3.4 Une intensification de l'ouverture commerciale
Malgré les chocs, l'UE a significativement accru son ouverture commerciale sur ce segment :
| Indicateur | 2015 | 2025 | Variation |
|---|---|---|---|
| Intensité commerciale (%) | 40,1 | 47,6 | +18,8 % |
| Propension à exporter (%) | 23,9 | 30,2 | +26,4 % |
(intensité commerciale · propension à exporter)
La concentration des échanges (HHI) est restée dans une fourchette modérée : autour de 1 730–1 770 pour les importations et 1 720–1 740 pour les exportations en valeur, ce qui correspond à un marché ni très concentré ni très fragmenté. L'indice HHI des importations en volume a toutefois augmenté de 16,4 % (de 1 784 à 2 076), signalant une concentration croissante des sources d'approvisionnement en termes quantitatifs.
Conclusion
Sur la période 2015–2025, le marché européen des acrylates (CN 291612) a connu trois mutations majeures. Premièrement, l'Union européenne est passée d'une position d'excédent commercial à un déficit, sous l'effet d'une contraction prononcée des volumes exportés (−36,5 %) que la hausse des prix n'a que partiellement compensée. Deuxièmement, la géographie des échanges s'est profondément réorientée : la Chine est devenue un partenaire central tant à l'import qu'à l'export, tandis que le Royaume-Uni post-Brexit et la Turquie ont vu leur rôle se réduire drastiquement. Troisièmement, le marché a traversé des épisodes de forte volatilité, notamment autour de 2021, sans que l'ouverture commerciale de l'UE ne s'en trouve durablement affectée — bien au contraire.

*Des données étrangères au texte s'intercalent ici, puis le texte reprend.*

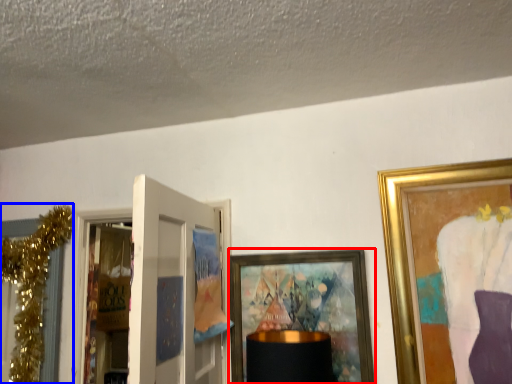
Question: Among these objects, which one is nearest to the camera, picture frame (highlighted by a red box) or christmas decoration (highlighted by a blue box)?

Choices:
 (A) picture frame
 (B) christmas decoration

Answer: (A)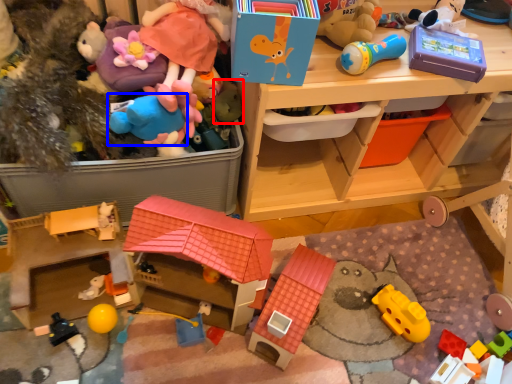
Question: Among these objects, which one is farthest to the camera, toy (highlighted by a red box) or toy (highlighted by a blue box)?

Choices:
 (A) toy
 (B) toy

Answer: (A)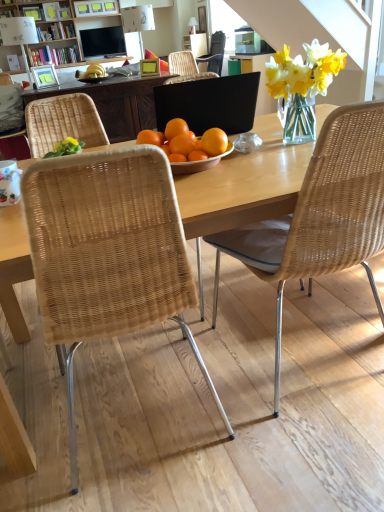
Question: From the image's perspective, is woven wicker chair at center, arranged as the first chair when viewed from the right, positioned above or below matte wood picture frame at upper left, which is the first picture frame from left to right?

Choices:
 (A) below
 (B) above

Answer: (A)

Question: In terms of height, does woven wicker chair at center, the third chair from the left, look taller or shorter compared to matte wood picture frame at upper left, which is the first picture frame from left to right?

Choices:
 (A) tall
 (B) short

Answer: (A)

Question: Which of these objects is positioned farthest from the wooden table at center?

Ces tendances s'inscrivent dans des dynamiques plus larges de reconfiguration des chaînes de valeur pétrochimiques mondiales, marquées par l'essor des capacités asiatiques et du Golfe, la transition énergétique européenne et les ajustements post-pandémiques. La capacité de l'UE à maintenir une production à forte valeur ajoutée, tout en diversifiant ses sources d'approvisionnement, sera déterminante pour la résilience future de ce segment stratégique de l'industrie chimique européenne.